I am very perplexed at the pipeline phobia that has spread in our province. The pipeline to take oil from the oil sands to the port of Kitimat is one issue. Now, there is resistance to the proposal to increase the size of the pipeline from Edmonton to Vancouver by Kinder Morgan.
The pipeline from Edmonton to Vancouver, built in 1957, runs through scenic Jasper National Park and down the Yellowhead to Kamloops and then on to Vancouver. So why is there resistance to upgrading this 57-year-old pipeline? There has never been a problem with this pipeline. All the owner wants to do is increase the capacity of the pipeline which will be built in accordance with our new tougher regulations.
In my view, the proposed Gateway Pipeline from Edmonton to Kitimat is a far better means to transport crude oil from the oil sands compared to the rail alternative.
Any pipeline built in Canada today will need to conform to our government’s new environmental regulations — the most stringent in the world. Canada is a net exporter of natural gas and oil. It is good for the economy to develop new markets rather than rely on the sole market south of the border.

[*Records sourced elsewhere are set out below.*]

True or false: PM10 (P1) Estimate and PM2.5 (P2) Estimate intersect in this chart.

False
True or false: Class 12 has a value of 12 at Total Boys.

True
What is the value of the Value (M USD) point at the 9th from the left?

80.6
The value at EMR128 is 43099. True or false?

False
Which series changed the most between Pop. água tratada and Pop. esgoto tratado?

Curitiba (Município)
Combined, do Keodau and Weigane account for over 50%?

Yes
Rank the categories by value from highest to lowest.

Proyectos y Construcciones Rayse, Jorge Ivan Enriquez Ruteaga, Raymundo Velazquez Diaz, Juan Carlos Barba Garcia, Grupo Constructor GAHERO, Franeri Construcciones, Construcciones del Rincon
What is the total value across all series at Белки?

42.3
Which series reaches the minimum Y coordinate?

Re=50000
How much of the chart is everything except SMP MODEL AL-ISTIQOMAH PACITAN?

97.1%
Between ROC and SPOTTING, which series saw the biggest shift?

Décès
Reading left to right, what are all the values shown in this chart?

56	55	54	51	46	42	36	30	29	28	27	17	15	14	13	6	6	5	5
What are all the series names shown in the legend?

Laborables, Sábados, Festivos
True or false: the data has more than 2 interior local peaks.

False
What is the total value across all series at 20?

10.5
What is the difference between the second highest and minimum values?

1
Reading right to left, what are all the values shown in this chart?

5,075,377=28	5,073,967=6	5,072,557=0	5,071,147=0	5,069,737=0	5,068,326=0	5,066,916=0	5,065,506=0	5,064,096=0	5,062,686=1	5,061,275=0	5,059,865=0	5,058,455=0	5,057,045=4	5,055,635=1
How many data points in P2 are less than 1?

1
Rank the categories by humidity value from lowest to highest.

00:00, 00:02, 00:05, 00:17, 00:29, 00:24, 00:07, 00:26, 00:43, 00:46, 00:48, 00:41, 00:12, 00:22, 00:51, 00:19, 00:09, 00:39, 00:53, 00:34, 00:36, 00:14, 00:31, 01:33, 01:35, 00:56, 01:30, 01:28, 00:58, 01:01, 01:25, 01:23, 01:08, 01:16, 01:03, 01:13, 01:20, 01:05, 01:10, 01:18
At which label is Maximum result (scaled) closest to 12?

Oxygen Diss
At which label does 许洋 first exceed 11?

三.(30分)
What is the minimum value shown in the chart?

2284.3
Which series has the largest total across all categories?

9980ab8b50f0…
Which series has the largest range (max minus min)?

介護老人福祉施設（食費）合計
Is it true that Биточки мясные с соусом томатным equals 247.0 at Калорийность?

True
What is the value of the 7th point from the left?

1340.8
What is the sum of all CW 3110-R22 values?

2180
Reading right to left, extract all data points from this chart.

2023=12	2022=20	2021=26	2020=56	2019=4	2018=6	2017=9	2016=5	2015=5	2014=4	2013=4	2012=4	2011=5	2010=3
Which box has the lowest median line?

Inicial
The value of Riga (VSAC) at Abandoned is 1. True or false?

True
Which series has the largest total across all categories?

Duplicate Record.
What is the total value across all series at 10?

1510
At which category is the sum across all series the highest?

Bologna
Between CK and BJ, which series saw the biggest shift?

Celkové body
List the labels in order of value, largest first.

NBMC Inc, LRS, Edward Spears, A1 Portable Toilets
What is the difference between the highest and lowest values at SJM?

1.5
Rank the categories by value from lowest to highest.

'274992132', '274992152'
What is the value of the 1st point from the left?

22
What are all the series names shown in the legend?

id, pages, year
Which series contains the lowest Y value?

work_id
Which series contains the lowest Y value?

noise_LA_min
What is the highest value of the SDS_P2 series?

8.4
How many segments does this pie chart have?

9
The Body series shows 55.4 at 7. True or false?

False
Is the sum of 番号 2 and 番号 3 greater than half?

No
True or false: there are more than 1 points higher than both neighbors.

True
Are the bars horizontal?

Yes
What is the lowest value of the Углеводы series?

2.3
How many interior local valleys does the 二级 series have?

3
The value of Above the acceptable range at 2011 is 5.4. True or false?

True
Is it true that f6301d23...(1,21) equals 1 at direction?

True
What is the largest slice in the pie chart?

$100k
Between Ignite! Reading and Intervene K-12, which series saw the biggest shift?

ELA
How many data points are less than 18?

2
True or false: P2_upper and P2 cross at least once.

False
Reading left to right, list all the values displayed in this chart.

Logic and historical facts tell me that pipelines are a safe and effective way to transport oil and gas, so why the phobia? Some opponents to the pipelines vision the risk of a spill.
With that logic, we would not use airplanes to travel. Yes, there is a risk to flying but technology has mitigated the risk and it is the safest way to travel. Could the underlying resistance be related to a back door approach in stopping the Alberta oil sands development?
If this were the case, and the same people are also against the development of new mines, and the harvesting and management of our forest resource in B.C., please help me resolve the issue of how government is going to pay for all of their demands for government services without any tax revenue?
In your government’s Jobs and Growth Budget 2012-2013, our government streamlined the environmental review process for various natural resource developments.
We did not compromise the regulations, but simply made the process timely. Five, six or seven years of process to hear a yes or no decision is not acceptable. Our actions will not make the process less stringent, or environmentally irresponsible, but to simply cut duplication and minimize the obstruction tactics used by some to compromise the applicant’s right to due timely process.
My comment is not meant to endorse any application but to assure my constituents that any decision is based on a scientific analysis not a demonstrator’s phobia for pipelines. The decision is also determined by the net economic value to the region and Canadians.